The other major change I made was toothpaste. It sounds so simple but really made a huge difference to me. I noticed after using my toothpaste that the reflux was really bad and one night not wanting to face it I picked up my son’s toothpaste. So changing down to a 2 – 5 toothpaste with a much milder mint flavour was a saviour to me. I made sure I was still flossing everyday as well because dental hygiene is very important in pregnancy. 

 

These were the things that I think made the biggest difference in my heartburn this time round and hope they help you. Everything I have suggested above are the kind of things I would talk to a friend about. At the end of the day I do not have a medical background and you know your body and your needs better than anyone. If you do feel you need medication please have a discussion with your care provider. I do not ever recommend suffering through various pregnancy ailments just because you are pregnant. Just remember to use your B.R.A.I.N.S so you can make an informed decision on the best course of action for you.

 

 

Speaking about the bump...

It’s not okay to comment on my body.

 

I am challenged in my torso length. What this means is I can’t buy dresses off the rack and if I am making a fitted dress I have to take 2 – 3 cm from the waist to get a proper fit. My legs are longer than average in proportion to my torso and that means I can break fashion rules like wearing an ankle strap with a knee length skirt. So you know, you win some you lose some. Ultimately it isn’t actually a big deal until I am pregnant.

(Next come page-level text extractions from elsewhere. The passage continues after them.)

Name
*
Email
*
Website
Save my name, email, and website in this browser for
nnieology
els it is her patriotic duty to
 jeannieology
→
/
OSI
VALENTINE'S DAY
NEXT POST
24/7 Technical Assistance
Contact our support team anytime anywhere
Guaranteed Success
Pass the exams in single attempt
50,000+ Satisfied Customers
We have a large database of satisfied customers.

Yes my belly is cartoonishly large. I can see that you don’t need to tell me.

Yes my belly is cartoonishly large. I can see that you don’t need to tell me.

 

My first pregnancy I wore flowing dresses that hid my bump or covered it up. So the comments about belly size were made only by my Dad. This time round I showed  this miracle off. I was growing a baby in there something I find amazing – I won’t let anyone forget it. The only problem with this from five months with increasing frequency I got comments like this ALL the time…

 

‘Are you sure you aren’t having twins’…

Er yeah I’m sure. I had appendicitis and needed a lot of extra scans. 8 in total and yeah there is definitely just one.

 

‘Is your due date right?’…

Yep. I miscarried in April and was tracking my period so I’m pretty damn sure of due date. Oh you feel that’s an awkward overshare well maybe you should think twice before you say something.

 

‘Wow you are really big’…

Actually my fundal height is tracking perfectly for how many weeks I am.

 

‘Gosh you’ve popped, again’…

No I’m not a champagne bottle I am growing a human.

 

Do you know why these comments are inappropriate? It assumes you as a stranger, work colleague or friend have a right to intimate knowledge of my body. FYI - You don’t.  And if you wouldn’t make a comment to a man then don’t make a comment to a woman at any stage of life. Her belly is her business and it comes with a lot of baggage. You don’t know someone’s fertility journey and as above you can see a question about due dates can bring up feelings about miscarriage, IVF, delayed conception for health reasons or any number of things. Did you want to upset someone while they are in a vulnerable position in life? Probably not I would imagine.